Written by: Center for Body Trust

Categories : Be Nourished

The New York Times reported the findings of a follow-up study of Season 8 Biggest Loser contestants. Although the unsustainability and negative metabolic effects of dieting have been well documented, researchers were surprised and dismayed to hear that the majority of contestants regained weight and had slower metabolisms than when they started the television show.

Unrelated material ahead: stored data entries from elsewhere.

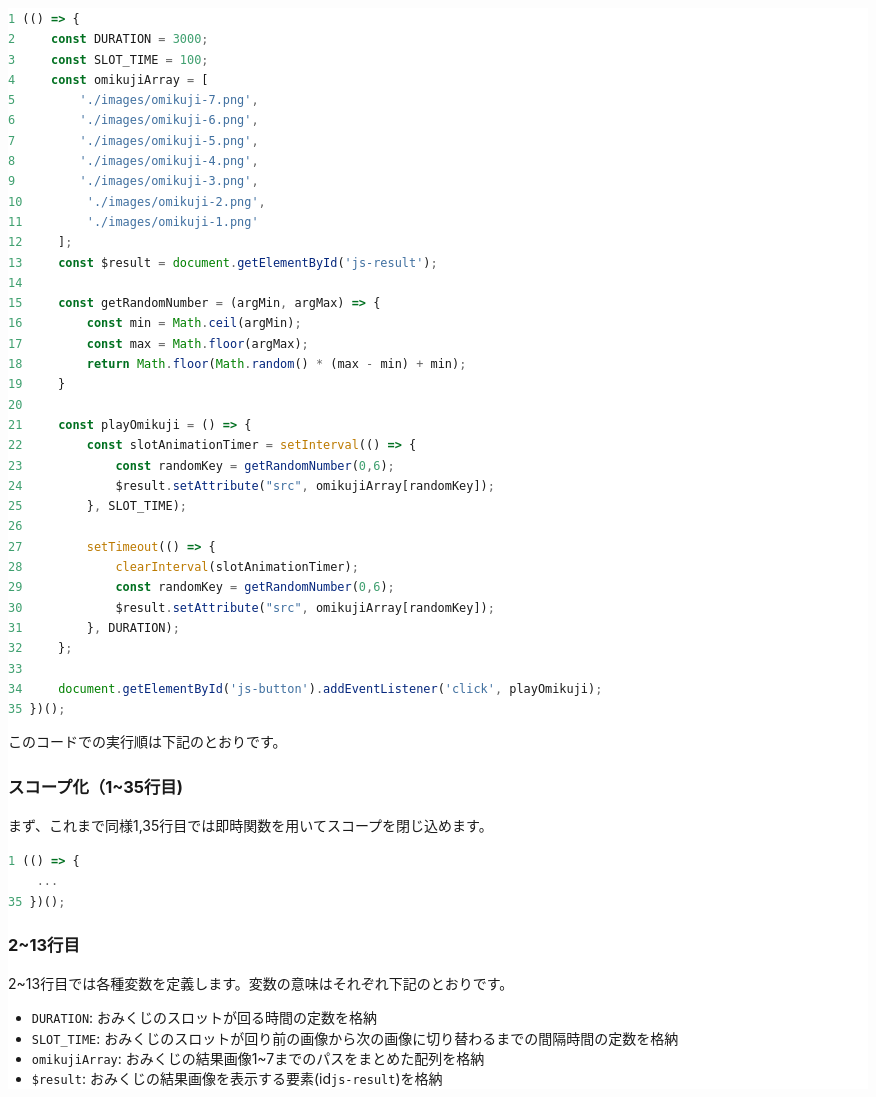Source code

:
 ```js
1 (() => {
2     const DURATION = 3000;
3     const SLOT_TIME = 100;
4     const omikujiArray = [
5         './images/omikuji-7.png',
6         './images/omikuji-6.png',
7         './images/omikuji-5.png',
8         './images/omikuji-4.png',
9         './images/omikuji-3.png',
10         './images/omikuji-2.png',
11         './images/omikuji-1.png'
12     ];
13     const $result = document.getElementById('js-result');
14 
15     const getRandomNumber = (argMin, argMax) => {
16         const min = Math.ceil(argMin);
17         const max = Math.floor(argMax);
18         return Math.floor(Math.random() * (max - min) + min);
19     }
20 
21     const playOmikuji = () => {
22         const slotAnimationTimer = setInterval(() => {
23             const randomKey = getRandomNumber(0,6);
24             $result.setAttribute("src", omikujiArray[randomKey]);
25         }, SLOT_TIME);
26 
27         setTimeout(() => {
28             clearInterval(slotAnimationTimer);
29             const randomKey = getRandomNumber(0,6);
30             $result.setAttribute("src", omikujiArray[randomKey]);
31         }, DURATION);
32     };
33 
34     document.getElementById('js-button').addEventListener('click', playOmikuji);
35 })();
```

このコードでの実行順は下記のとおりです。

### スコープ化（1~35行目)
まず、これまで同様1,35行目では即時関数を用いてスコープを閉じ込めます。

```js
1 (() => {
    ...
35 })();
```

### 2~13行目
2~13行目では各種変数を定義します。変数の意味はそれぞれ下記のとおりです。
- `DURATION`: おみくじのスロットが回る時間の定数を格納
- `SLOT_TIME`: おみくじのスロットが回り前の画像から次の画像に切り替わるまでの間隔時間の定数を格納
- `omikujiArray`: おみくじの結果画像1~7までのパスをまとめた配列を格納
- `$result`: おみくじの結果画像を表示する要素(id`js-result`)を格納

The findings “showed just how hard the body fights back against weight loss”.

The following interview with psychologist Deb Burgard caught our eye, summarizing the weight-inclusive response to this data:

“There is a tremendous reluctance to engage with the data and its implications,” she told Medical Daily. “People are still talking about ‘solutions’ like medications to eliminate hunger or massive therapeutic teams for life — and I think clinicians do not want to disappoint higher weight people who are desperate to change their weight. We have to grapple with the facts here and open our minds to what we can do to support the well-being of people at every weight.”

And she is particularly taken back by the insistence that long-term weight loss is a viable, or even worthwhile, public health intervention. “Weight-suppressed people are not the same physiologically as people who were never heavier. This whole assumption that weight-suppressed people will have the risk profile of never-heavier people has never been tested — because people regain weight. And the weight loss attempt makes them less healthy in the long run.” she said. “People who maintain weight loss are not physiologically different from the people I treat for restrictive eating disorders. We should not be prescribing for fat people what we diagnose as eating disordered in thin people.”

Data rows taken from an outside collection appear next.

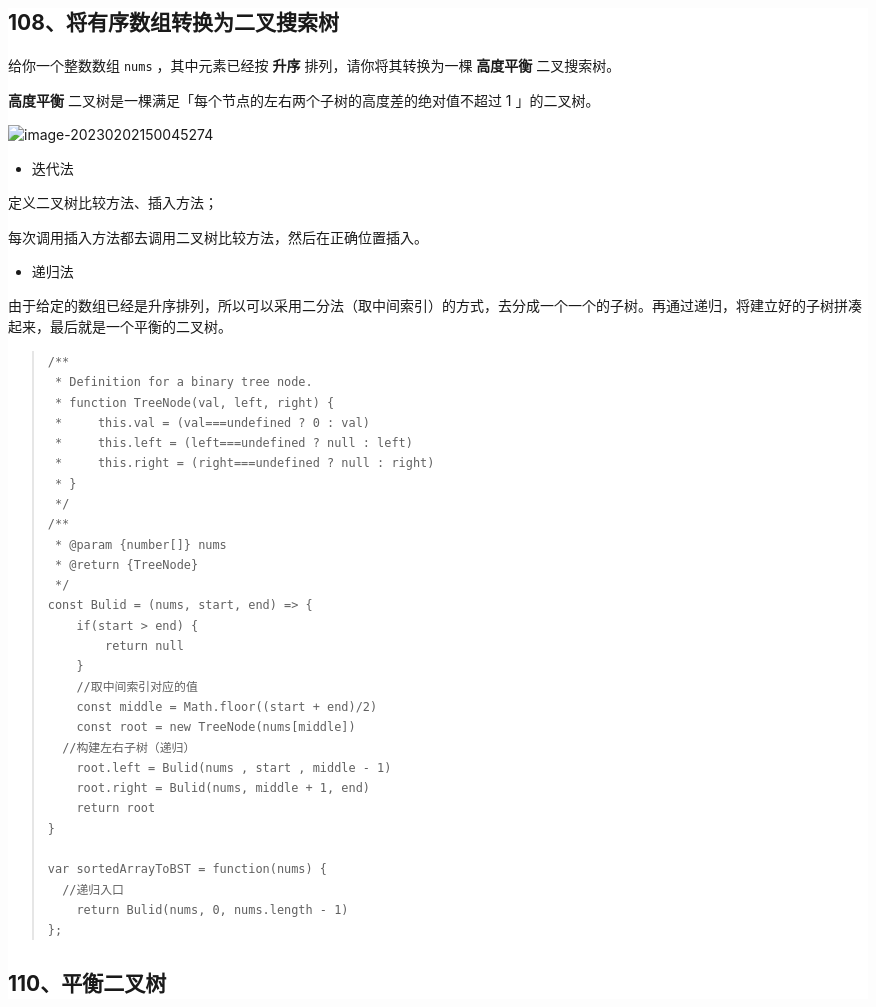 

## 108、将有序数组转换为二叉搜索树

给你一个整数数组 `nums` ，其中元素已经按 **升序** 排列，请你将其转换为一棵 **高度平衡** 二叉搜索树。

**高度平衡** 二叉树是一棵满足「每个节点的左右两个子树的高度差的绝对值不超过 1 」的二叉树。

 ![image-20230202150045274](https://raw.githubusercontent.com/BiAJiii/imgsBed/main/imgs/202302021500688.png)

* 迭代法

定义二叉树比较方法、插入方法；

每次调用插入方法都去调用二叉树比较方法，然后在正确位置插入。

* 递归法

由于给定的数组已经是升序排列，所以可以采用二分法（取中间索引）的方式，去分成一个一个的子树。再通过递归，将建立好的子树拼凑起来，最后就是一个平衡的二叉树。

> ```
> /**
>  * Definition for a binary tree node.
>  * function TreeNode(val, left, right) {
>  *     this.val = (val===undefined ? 0 : val)
>  *     this.left = (left===undefined ? null : left)
>  *     this.right = (right===undefined ? null : right)
>  * }
>  */
> /**
>  * @param {number[]} nums
>  * @return {TreeNode}
>  */
> const Bulid = (nums, start, end) => {
>     if(start > end) {
>         return null
>     }
>     //取中间索引对应的值
>     const middle = Math.floor((start + end)/2)
>     const root = new TreeNode(nums[middle])
> 	//构建左右子树（递归）
>     root.left = Bulid(nums , start , middle - 1)
>     root.right = Bulid(nums, middle + 1, end)
>     return root
> }
> 
> var sortedArrayToBST = function(nums) {
> 	//递归入口
>     return Bulid(nums, 0, nums.length - 1)
> };
> ```



## 110、平衡二叉树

Making people truly healthier will require abandoning weight as the gold standard of a well-lived life and respecting the diversity of body sizes. She added, “That shift would be an epic change. It would prevent harmful interventions to make everyone one size and it would prevent the harm from social rejection and discrimination based on weight.”

We can do better. When the evidence that weight is a risk factor is incomplete and contradictory, and the most consistent effect of weight loss at two years is weight gain, it is time for a new conversation about health.